TASK DESCRIPTION:
Pick every line out of the entries below that holds the string "casing", and report them.

Top of INFORMATION SHOWN

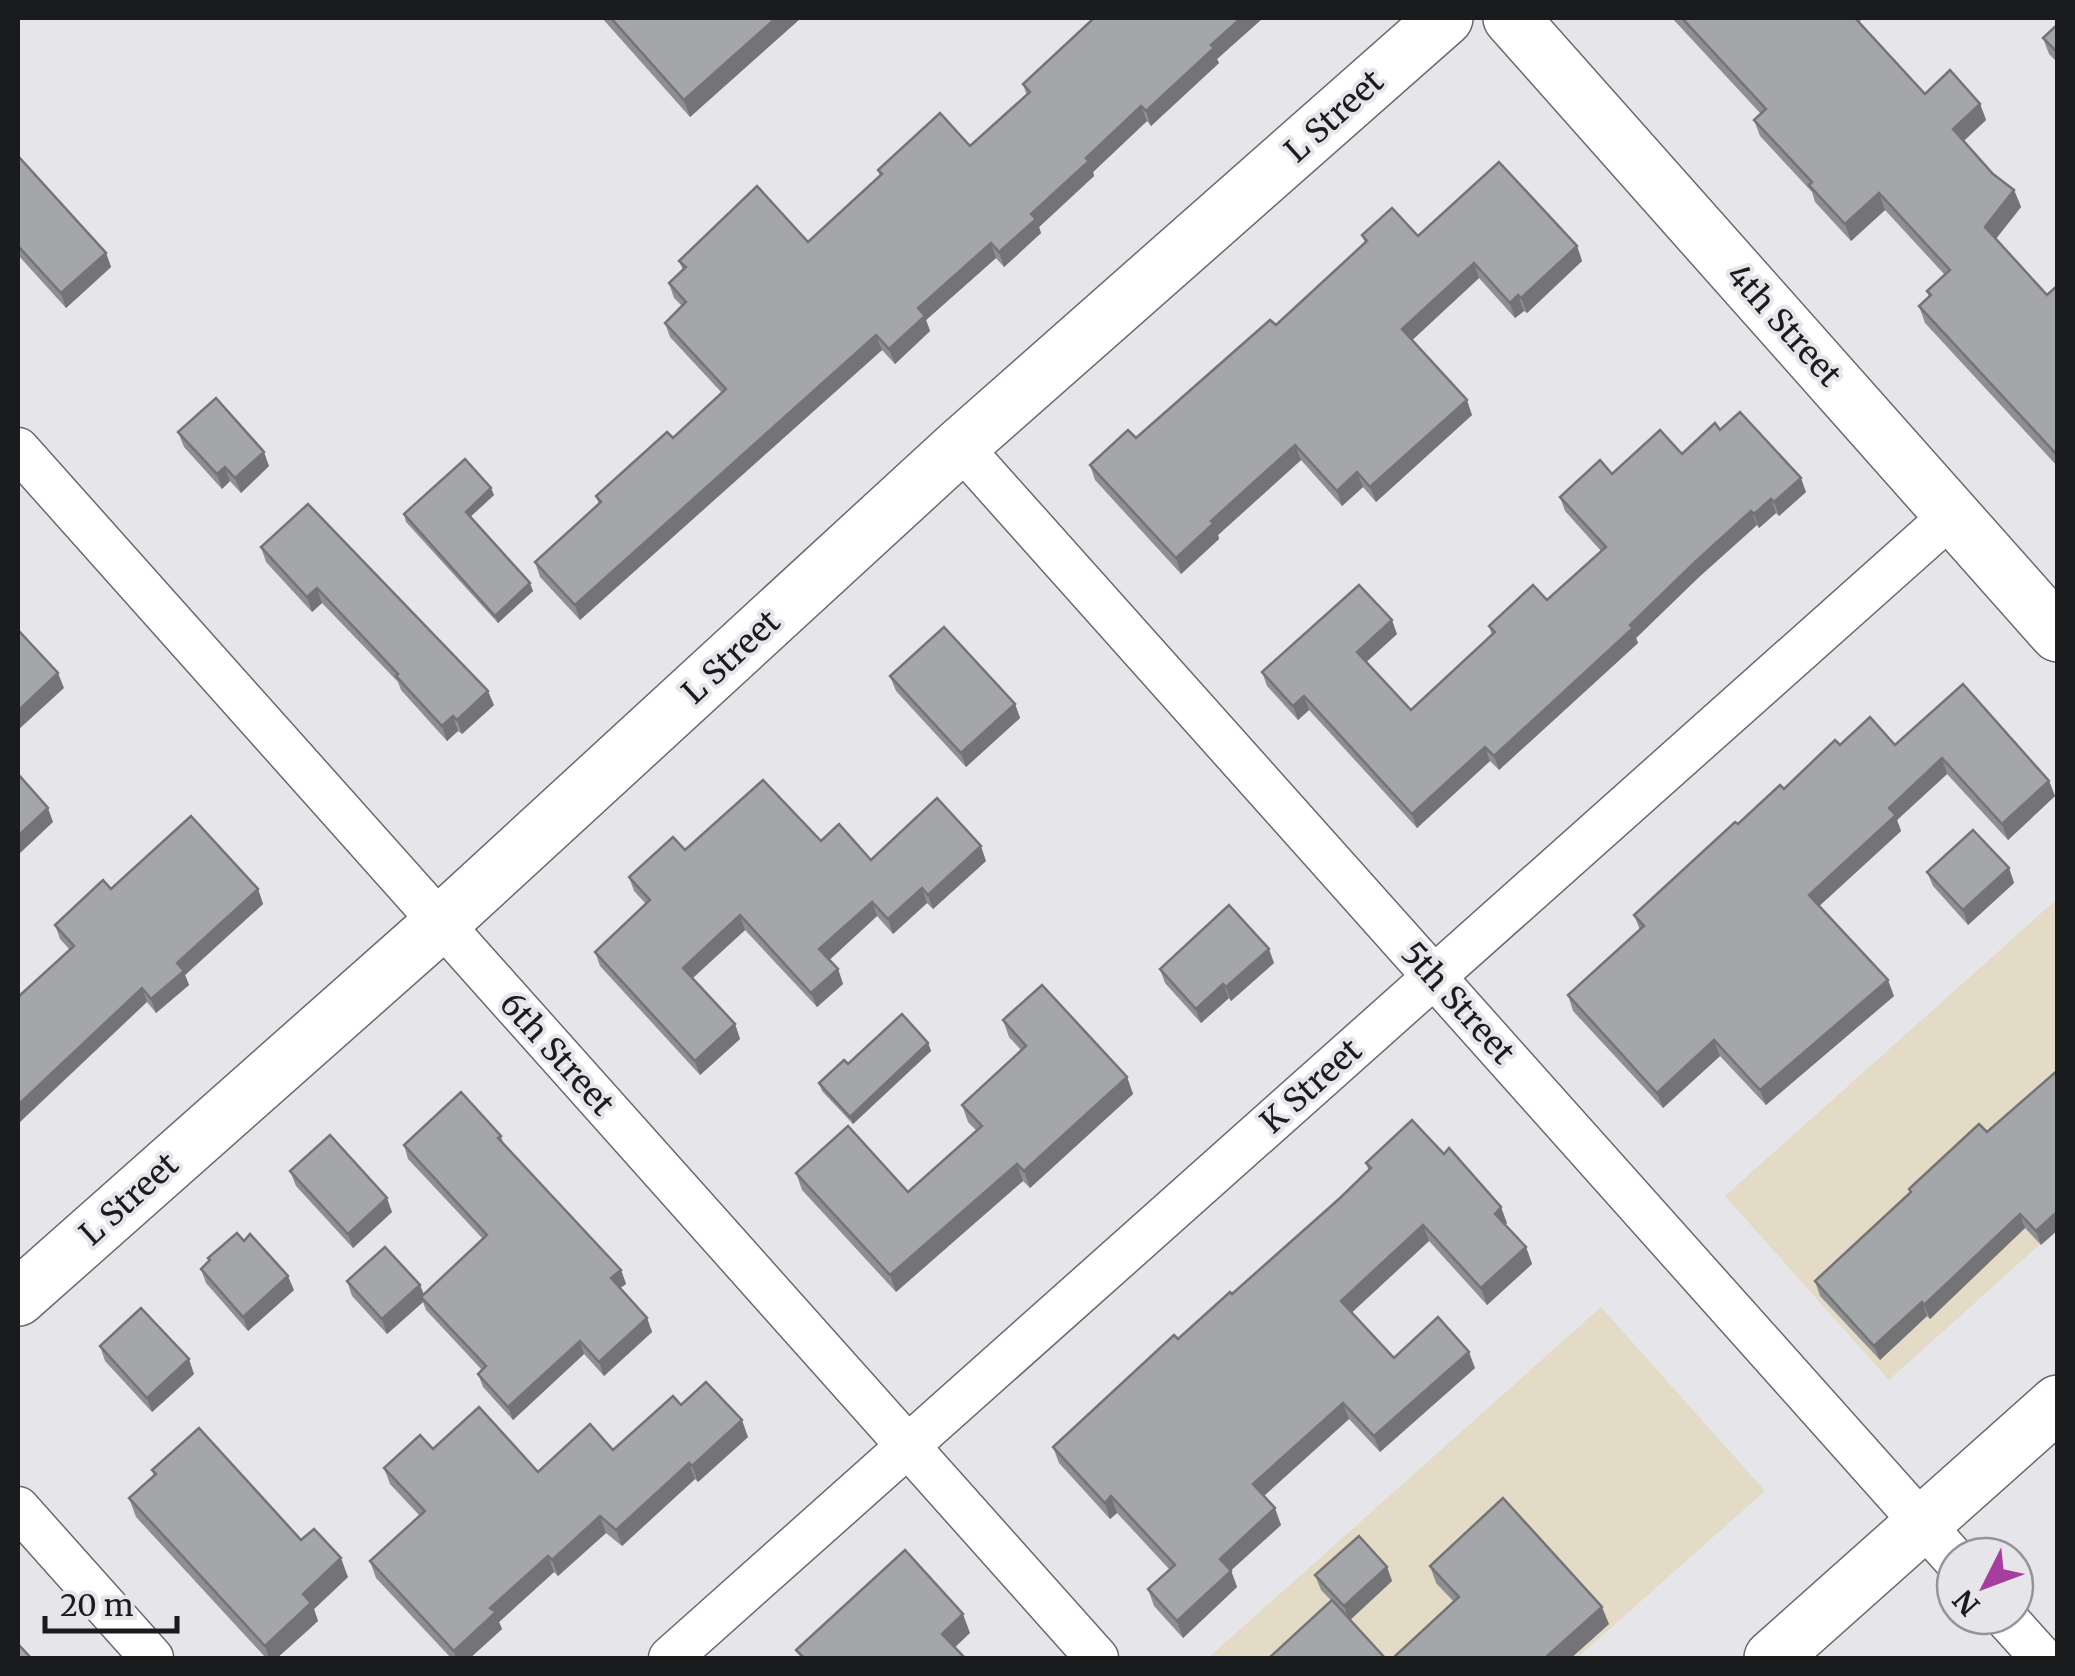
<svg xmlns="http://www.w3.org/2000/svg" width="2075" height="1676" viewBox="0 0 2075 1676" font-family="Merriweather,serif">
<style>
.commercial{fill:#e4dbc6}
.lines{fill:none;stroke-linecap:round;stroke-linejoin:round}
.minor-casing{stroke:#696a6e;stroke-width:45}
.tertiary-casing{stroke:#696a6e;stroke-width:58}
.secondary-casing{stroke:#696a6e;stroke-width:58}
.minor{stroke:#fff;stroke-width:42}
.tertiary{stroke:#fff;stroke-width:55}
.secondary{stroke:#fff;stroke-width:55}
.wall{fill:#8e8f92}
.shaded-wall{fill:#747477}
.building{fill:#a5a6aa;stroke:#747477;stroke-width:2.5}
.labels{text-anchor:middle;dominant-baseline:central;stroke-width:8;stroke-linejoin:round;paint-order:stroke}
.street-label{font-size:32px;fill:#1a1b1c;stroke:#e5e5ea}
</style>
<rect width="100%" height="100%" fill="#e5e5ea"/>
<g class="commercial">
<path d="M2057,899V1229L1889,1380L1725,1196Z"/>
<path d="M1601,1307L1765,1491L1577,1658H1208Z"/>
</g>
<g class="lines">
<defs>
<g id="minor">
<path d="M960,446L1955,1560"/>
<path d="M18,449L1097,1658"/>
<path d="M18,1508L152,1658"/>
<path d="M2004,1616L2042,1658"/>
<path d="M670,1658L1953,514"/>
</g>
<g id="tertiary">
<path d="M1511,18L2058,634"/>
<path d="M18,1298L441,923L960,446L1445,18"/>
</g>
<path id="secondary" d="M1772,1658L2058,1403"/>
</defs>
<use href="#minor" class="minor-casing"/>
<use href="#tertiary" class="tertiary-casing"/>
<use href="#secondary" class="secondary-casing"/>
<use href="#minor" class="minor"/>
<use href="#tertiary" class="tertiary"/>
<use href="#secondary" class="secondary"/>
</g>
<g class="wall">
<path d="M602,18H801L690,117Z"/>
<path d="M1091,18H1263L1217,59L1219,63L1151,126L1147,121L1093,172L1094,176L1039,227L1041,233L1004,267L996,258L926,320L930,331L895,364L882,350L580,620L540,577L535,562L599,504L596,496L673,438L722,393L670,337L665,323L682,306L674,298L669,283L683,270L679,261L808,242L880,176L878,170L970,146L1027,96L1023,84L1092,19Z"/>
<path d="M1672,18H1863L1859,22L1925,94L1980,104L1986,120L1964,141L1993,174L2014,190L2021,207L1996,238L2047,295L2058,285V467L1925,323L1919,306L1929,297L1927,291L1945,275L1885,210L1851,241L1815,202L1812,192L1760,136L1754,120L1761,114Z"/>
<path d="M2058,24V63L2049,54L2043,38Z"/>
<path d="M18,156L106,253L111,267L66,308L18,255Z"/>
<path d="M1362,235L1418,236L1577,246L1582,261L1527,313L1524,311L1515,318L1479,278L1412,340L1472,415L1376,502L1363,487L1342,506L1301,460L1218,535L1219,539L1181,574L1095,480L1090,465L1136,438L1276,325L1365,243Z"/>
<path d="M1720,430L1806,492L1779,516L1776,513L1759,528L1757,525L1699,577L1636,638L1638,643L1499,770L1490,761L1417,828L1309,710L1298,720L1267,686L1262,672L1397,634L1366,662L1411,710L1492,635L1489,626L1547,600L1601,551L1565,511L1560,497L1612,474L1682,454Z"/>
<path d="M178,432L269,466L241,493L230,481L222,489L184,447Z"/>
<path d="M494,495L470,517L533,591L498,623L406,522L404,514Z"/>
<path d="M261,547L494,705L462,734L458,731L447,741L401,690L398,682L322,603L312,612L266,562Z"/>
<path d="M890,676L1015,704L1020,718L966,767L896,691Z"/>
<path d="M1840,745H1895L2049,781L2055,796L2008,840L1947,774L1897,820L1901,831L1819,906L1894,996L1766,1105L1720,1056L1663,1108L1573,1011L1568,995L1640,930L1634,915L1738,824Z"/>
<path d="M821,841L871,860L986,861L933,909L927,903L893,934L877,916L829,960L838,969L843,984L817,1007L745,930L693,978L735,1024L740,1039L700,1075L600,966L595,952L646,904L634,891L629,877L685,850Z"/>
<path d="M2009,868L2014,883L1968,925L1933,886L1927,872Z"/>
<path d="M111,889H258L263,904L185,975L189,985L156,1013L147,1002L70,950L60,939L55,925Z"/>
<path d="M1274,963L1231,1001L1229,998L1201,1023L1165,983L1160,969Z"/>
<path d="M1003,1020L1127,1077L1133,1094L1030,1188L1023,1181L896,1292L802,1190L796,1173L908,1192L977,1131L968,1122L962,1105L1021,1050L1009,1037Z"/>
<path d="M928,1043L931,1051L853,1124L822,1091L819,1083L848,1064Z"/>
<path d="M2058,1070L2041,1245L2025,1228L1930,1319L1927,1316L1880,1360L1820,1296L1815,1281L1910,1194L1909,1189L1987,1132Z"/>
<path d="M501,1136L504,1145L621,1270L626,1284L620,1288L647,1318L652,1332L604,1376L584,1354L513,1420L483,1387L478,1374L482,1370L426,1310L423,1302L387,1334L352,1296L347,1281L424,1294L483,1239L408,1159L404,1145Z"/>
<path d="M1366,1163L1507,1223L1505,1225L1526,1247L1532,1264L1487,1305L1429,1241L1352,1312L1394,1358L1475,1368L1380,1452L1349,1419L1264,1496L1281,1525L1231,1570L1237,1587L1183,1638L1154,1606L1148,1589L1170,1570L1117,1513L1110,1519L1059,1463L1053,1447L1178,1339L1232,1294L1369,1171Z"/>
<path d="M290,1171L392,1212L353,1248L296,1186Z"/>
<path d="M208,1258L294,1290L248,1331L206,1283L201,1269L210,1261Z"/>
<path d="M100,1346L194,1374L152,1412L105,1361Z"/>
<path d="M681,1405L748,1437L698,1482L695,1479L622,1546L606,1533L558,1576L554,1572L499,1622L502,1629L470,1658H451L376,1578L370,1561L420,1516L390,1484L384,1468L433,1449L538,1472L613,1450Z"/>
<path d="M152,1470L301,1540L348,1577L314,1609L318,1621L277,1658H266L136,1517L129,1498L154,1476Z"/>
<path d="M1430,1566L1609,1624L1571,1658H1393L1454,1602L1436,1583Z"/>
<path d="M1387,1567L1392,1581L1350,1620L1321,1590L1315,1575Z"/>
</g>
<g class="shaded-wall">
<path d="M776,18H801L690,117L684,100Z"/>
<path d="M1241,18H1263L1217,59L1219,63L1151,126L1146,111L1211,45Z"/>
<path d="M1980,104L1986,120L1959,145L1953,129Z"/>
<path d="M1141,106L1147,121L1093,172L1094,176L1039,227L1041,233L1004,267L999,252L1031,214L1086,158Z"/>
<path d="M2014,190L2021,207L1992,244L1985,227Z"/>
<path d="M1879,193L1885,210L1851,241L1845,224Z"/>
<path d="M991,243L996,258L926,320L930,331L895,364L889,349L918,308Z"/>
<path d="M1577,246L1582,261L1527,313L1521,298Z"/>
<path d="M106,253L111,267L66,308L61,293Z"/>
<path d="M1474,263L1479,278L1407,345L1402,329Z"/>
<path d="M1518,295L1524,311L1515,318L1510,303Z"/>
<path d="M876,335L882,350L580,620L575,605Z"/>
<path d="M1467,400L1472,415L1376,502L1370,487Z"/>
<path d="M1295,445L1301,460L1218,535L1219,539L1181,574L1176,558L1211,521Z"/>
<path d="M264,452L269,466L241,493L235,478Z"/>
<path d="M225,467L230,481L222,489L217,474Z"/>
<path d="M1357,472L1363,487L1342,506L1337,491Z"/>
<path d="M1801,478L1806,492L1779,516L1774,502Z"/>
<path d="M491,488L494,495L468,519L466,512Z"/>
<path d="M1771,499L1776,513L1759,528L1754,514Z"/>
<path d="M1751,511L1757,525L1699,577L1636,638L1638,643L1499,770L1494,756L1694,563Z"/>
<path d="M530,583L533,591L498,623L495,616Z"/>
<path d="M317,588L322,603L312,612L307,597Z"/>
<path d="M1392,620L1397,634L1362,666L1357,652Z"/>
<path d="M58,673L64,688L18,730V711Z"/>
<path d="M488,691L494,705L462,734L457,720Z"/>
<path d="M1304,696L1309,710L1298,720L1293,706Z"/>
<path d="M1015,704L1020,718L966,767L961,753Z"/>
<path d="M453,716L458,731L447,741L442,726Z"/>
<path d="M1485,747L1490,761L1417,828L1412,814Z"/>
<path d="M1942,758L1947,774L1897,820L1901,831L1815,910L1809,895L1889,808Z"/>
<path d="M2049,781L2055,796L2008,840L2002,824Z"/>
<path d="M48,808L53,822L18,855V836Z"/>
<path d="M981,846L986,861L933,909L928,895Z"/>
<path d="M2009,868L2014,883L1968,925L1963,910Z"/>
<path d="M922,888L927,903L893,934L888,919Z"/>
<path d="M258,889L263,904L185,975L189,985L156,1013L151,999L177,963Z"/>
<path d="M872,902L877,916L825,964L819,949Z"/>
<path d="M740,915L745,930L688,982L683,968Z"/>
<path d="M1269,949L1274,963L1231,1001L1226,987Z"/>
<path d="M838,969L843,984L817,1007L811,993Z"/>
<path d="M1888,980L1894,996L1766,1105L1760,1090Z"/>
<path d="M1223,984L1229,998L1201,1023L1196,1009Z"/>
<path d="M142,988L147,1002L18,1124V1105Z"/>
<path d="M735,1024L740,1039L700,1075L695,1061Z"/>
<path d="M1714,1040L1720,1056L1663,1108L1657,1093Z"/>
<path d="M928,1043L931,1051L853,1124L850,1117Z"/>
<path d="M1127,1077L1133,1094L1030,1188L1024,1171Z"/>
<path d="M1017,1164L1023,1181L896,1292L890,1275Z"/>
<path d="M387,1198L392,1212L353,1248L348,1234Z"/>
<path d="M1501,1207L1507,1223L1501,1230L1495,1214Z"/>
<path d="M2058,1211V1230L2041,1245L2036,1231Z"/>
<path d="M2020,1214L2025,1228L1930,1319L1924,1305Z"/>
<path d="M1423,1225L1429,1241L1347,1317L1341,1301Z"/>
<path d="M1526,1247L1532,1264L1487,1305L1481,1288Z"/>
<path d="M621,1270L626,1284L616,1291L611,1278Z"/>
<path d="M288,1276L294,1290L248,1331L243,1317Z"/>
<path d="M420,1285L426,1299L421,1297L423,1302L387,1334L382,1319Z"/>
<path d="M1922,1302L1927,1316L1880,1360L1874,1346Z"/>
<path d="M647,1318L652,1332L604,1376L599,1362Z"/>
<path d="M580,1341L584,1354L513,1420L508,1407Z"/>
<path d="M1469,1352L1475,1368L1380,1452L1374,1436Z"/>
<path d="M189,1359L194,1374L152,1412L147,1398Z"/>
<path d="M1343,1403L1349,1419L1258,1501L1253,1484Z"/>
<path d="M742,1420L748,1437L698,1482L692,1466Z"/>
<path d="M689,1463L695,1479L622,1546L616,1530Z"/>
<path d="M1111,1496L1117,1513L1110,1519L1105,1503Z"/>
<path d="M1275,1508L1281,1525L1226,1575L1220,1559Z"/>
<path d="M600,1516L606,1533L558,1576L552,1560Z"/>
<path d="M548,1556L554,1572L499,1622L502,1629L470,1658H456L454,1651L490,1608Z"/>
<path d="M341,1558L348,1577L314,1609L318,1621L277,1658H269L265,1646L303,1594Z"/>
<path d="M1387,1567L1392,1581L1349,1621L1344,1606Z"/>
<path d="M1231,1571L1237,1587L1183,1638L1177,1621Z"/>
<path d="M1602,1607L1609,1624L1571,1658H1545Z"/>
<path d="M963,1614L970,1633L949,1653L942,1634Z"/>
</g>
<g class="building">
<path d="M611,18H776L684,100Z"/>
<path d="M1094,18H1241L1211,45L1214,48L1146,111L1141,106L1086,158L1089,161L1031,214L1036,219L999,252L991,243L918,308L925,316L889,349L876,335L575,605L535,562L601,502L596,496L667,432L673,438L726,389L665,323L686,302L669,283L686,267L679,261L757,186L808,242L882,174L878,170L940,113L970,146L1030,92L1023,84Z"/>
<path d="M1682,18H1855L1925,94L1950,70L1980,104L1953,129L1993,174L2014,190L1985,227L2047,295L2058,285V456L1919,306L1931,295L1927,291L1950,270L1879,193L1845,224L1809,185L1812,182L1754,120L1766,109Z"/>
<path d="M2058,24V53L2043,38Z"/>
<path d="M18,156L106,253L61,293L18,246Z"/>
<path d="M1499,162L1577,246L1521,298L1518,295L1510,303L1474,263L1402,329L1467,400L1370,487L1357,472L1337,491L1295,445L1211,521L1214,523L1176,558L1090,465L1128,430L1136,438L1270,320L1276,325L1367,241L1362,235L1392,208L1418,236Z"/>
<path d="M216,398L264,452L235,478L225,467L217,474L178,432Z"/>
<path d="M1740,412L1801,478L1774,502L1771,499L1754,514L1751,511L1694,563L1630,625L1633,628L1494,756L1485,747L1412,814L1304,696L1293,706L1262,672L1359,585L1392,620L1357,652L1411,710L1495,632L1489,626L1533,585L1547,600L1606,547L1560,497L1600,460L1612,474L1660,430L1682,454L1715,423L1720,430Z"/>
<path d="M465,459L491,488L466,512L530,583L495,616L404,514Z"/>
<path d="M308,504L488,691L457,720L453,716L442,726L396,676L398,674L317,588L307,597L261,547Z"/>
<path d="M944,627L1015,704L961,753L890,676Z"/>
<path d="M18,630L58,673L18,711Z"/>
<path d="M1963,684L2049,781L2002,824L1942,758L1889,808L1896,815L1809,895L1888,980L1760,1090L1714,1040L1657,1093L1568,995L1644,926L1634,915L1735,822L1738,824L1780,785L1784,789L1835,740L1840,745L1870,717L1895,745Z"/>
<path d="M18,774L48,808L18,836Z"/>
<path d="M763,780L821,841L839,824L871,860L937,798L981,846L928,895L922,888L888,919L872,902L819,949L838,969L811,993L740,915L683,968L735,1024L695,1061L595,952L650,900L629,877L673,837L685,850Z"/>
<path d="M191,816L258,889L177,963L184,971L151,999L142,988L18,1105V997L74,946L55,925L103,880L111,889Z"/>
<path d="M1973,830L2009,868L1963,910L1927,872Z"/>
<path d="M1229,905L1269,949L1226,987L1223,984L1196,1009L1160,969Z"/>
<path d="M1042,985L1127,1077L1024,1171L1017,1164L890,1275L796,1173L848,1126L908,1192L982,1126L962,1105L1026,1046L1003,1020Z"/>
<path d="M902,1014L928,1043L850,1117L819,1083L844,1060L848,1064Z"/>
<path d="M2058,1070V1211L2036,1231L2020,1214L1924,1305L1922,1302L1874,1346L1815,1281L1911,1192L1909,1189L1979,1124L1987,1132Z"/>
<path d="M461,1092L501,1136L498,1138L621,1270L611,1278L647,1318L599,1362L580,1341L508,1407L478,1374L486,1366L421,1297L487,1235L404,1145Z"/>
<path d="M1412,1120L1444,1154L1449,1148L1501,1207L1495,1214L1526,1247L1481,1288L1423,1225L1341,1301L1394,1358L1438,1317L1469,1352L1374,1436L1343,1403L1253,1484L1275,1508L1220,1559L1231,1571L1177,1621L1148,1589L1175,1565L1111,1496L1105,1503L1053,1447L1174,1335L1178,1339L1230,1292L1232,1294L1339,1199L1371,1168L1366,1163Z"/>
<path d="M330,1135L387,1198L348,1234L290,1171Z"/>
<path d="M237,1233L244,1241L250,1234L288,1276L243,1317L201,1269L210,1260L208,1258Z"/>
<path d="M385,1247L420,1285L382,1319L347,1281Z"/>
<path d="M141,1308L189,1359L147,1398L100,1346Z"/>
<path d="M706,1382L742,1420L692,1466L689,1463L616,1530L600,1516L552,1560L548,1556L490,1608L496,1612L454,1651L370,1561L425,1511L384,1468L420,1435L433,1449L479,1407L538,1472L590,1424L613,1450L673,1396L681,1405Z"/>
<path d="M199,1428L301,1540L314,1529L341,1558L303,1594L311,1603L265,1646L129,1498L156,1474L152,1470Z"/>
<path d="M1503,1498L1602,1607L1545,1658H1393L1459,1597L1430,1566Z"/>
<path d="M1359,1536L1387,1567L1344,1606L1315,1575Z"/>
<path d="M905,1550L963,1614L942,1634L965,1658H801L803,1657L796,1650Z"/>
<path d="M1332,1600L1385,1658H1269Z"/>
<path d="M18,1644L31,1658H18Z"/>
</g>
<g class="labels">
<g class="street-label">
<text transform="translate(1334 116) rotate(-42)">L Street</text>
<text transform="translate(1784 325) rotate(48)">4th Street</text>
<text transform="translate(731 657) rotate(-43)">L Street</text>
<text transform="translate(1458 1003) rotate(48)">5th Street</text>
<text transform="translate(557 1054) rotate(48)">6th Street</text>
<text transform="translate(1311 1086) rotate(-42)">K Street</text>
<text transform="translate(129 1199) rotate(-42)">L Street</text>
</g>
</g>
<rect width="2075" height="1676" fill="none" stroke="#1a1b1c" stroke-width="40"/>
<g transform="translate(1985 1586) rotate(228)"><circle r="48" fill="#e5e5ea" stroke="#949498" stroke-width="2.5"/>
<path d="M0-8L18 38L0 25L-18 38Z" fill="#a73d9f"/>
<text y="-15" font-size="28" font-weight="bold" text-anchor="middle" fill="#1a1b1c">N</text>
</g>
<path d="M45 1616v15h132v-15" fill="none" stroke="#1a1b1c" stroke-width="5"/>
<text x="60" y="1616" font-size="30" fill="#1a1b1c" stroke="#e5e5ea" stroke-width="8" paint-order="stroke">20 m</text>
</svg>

Bottom of INFORMATION SHOWN

RESULT OF THIS EXERCISE:
.minor-casing{stroke:#696a6e;stroke-width:45}
.tertiary-casing{stroke:#696a6e;stroke-width:58}
.secondary-casing{stroke:#696a6e;stroke-width:58}
<use href="#minor" class="minor-casing"/>
<use href="#tertiary" class="tertiary-casing"/>
<use href="#secondary" class="secondary-casing"/>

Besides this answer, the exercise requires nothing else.